Nobel Edebiyat Ödülleri ve Avrupa’nın karın ağrısı | Adnan Özer

Ekim 16, 2019

Nobel Edebiyat Ödülleri ve Avrupa’nın karın ağrısı | Adnan Özer

Nobel Edebiyat Ödülleri verildiğine göre bir değerlendirmesini yapalım. Politik bir değerlendirme olacaktır bu -kavramdan sakınarak da olsa. Ödüle değer görülen isimler göz önüne alındığında, ister istemez politik alana çekiliyoruz. Olga Tokarczuk ve Peter Handke Avrupa merkeziyetçilik (eurocentrism) düşüncesi ve kültürünün bağrından iki kalem. Böyle olunca da bu yılki değerlendirmede ödülün jeopolitik alanında merkeze güçlü bir vurgu yapılmış olunuyor.

Nobel Edebiyat Ödülü’nün jeopolitiği

İsveç Akademisi ödül tarihinde pergelin sabit ucunu Avrupa merkeziyetçiğiline koyarak, jeopolitik alan oluşturdu. Birinci halkada Amerika’dan bir yazar, Balkanlardan bir yazar, Rus edebiyatından bir yazar, Uzak-Doğu’dan bir yazar gibi. 1980 sonrası ikinci halkada da Afrika ağır basıyor: Wole Soyinka, Nadine Gordimer, J. M. Coetzee. Daha önce bu ödüle değer görülen Madagaskarlı Claude Simon da dahil olmak üzere bu yazarlar Avrupa dillerinde yazıyorlardı. Soyinka dışında hepsi beyazdı.

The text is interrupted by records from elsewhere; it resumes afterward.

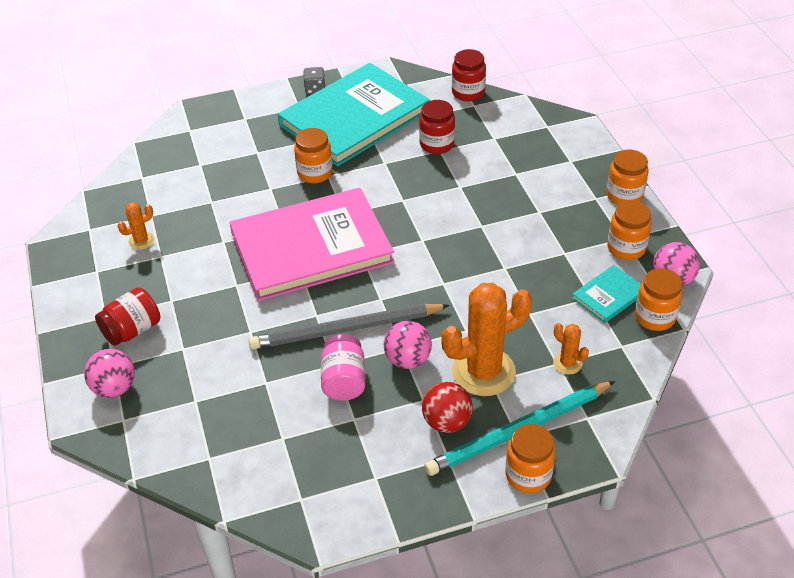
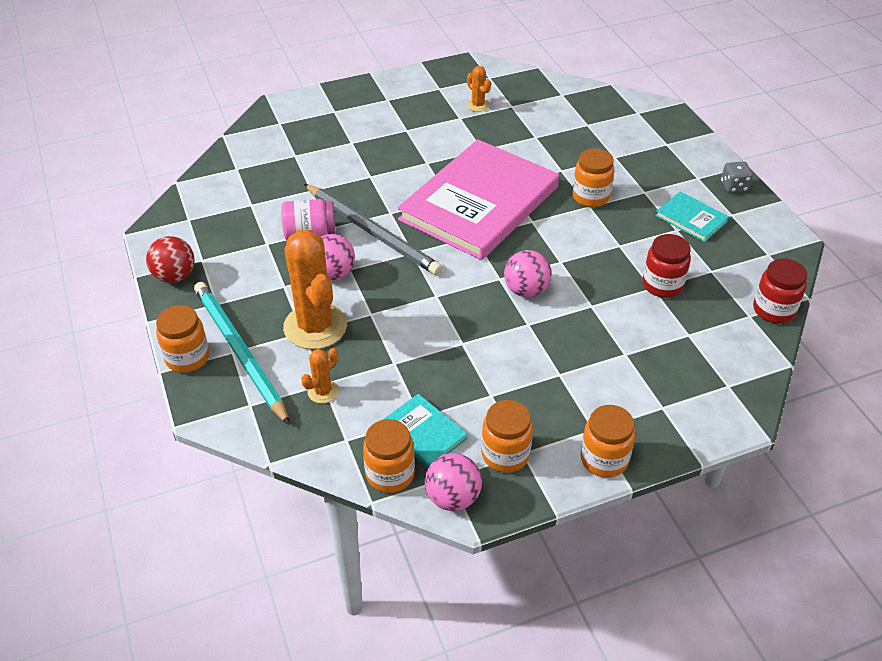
camera: 85 degrees right, 0 degrees up
pink ball [84,349,135,398] -> pink ball moved to [504,250,552,297]
red jar [95,287,160,346] -> none
pink book [230,188,395,301] -> pink book turned 60 degrees clockwise [397,139,559,260]
grey pencil [248,304,450,349] -> grey pencil turned 150 degrees clockwise [304,184,442,275]
turquoise book [278,63,430,167] -> turquoise book [655,191,729,242], size x0.41
red ball [422,382,473,433] -> red ball moved to [146,236,195,283]

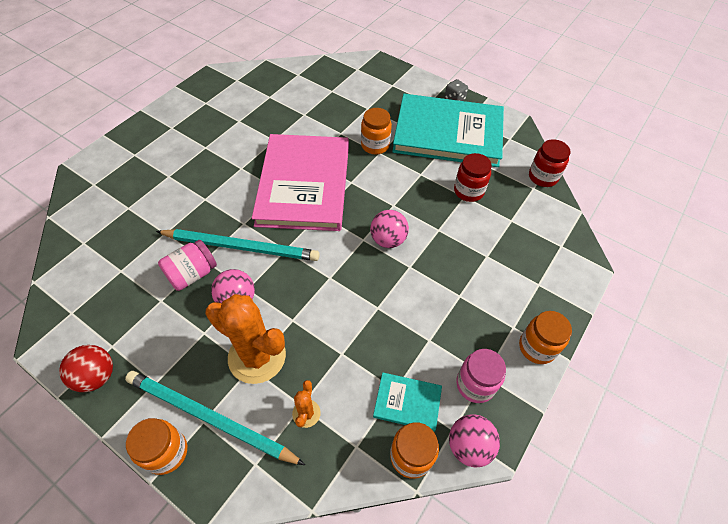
camera: 35 degrees left, 10 degrees up
grey pencil [304,184,442,275] -> turquoise pencil [156,229,320,261]
orange cactus [467,66,491,112] -> none
orange jar [482,400,533,473] -> pink jar [456,349,506,403]
turquoise book [655,191,729,242] -> turquoise book [392,94,504,167], size x2.41

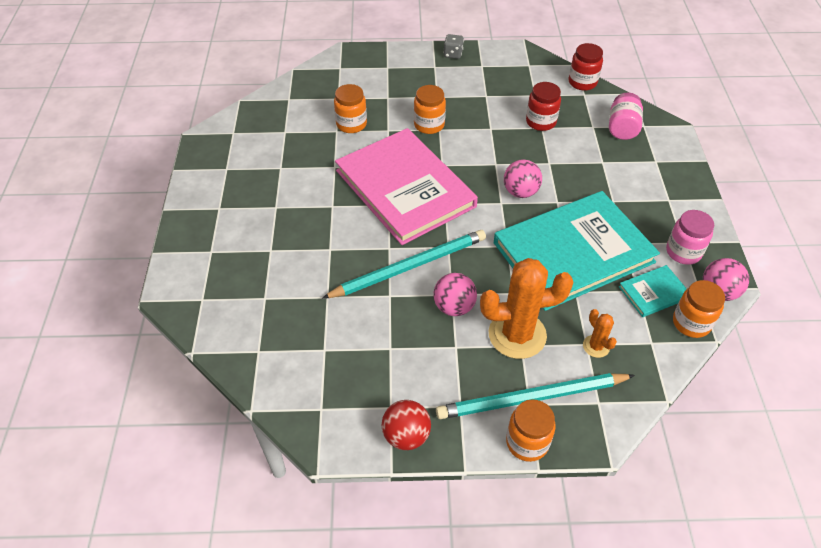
camera: 35 degrees left, 5 degrees down
pink jar [158,240,217,291] -> pink jar moved to [609,92,643,140]
turquoise book [392,94,504,167] -> turquoise book moved to [493,191,660,311]
orange jar [519,311,572,364] -> orange jar moved to [334,84,367,133]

Ödülün jeopolitiğine baktığımızda -önümüzde böyle bir harita var- Avrupa merkeziyetçiliğini müşahede ediyoruz.

Merkeze dönüş: Risk ve dengeleme

Bu yıl merkeze neden böyle bir güçlü vurgu yapıldı, bu dönüş neden?

Geçen yılki skandalla -jüriden birinin cinsel taciz olayının ortaya çıkması- ödülün verilmeyişi ve Avrupa’daki içe kapanma ile ödülün jeopolitiğinde yeni bir atak, bir genişleme olacağı düşünülüyordu. Nijeryalı Ngugi Wa Thiango, Afrika’nın yerli dillerinden birinde -Bantu dil ailesinden Kikuyu (Gikuyu da denir) ile- modern roman yazmasıyla da akla gelen isimlerin başındaydı. Lakin hem geçen yılın ödülü hem de bu yılki Avrupa’nın merkezine sunuldu. İsveç Akademisi, öteden beri eleştirildiği üzere Avrupa merkeziyetçiliği görünümünden kaçınmadı. Avusturyalı Peter Handke’nin Bosna Savaşı esnasında, sonradan savaş suçlusu olarak yargılanacak Sırp lider Slobodan Miloseviç’i destekleyen bir kitap yazmış olması da bir riskti ama bu risk göz alındı. Polonyalı Olga Tokarczuk seçimi ise bir dengeleme olarak görünüyor; ırkçılığa varan muhafazakârlığa karşı çıkmasıyla.

Velhasıl ödül Avrupa’da kaldı, hem de göbeğinde. Avrupa’da ne var? Bir içe dönüş, bir daralma, bir büzüşme –hafif tabirlerle. Belli ki bu süreç devam ediyor.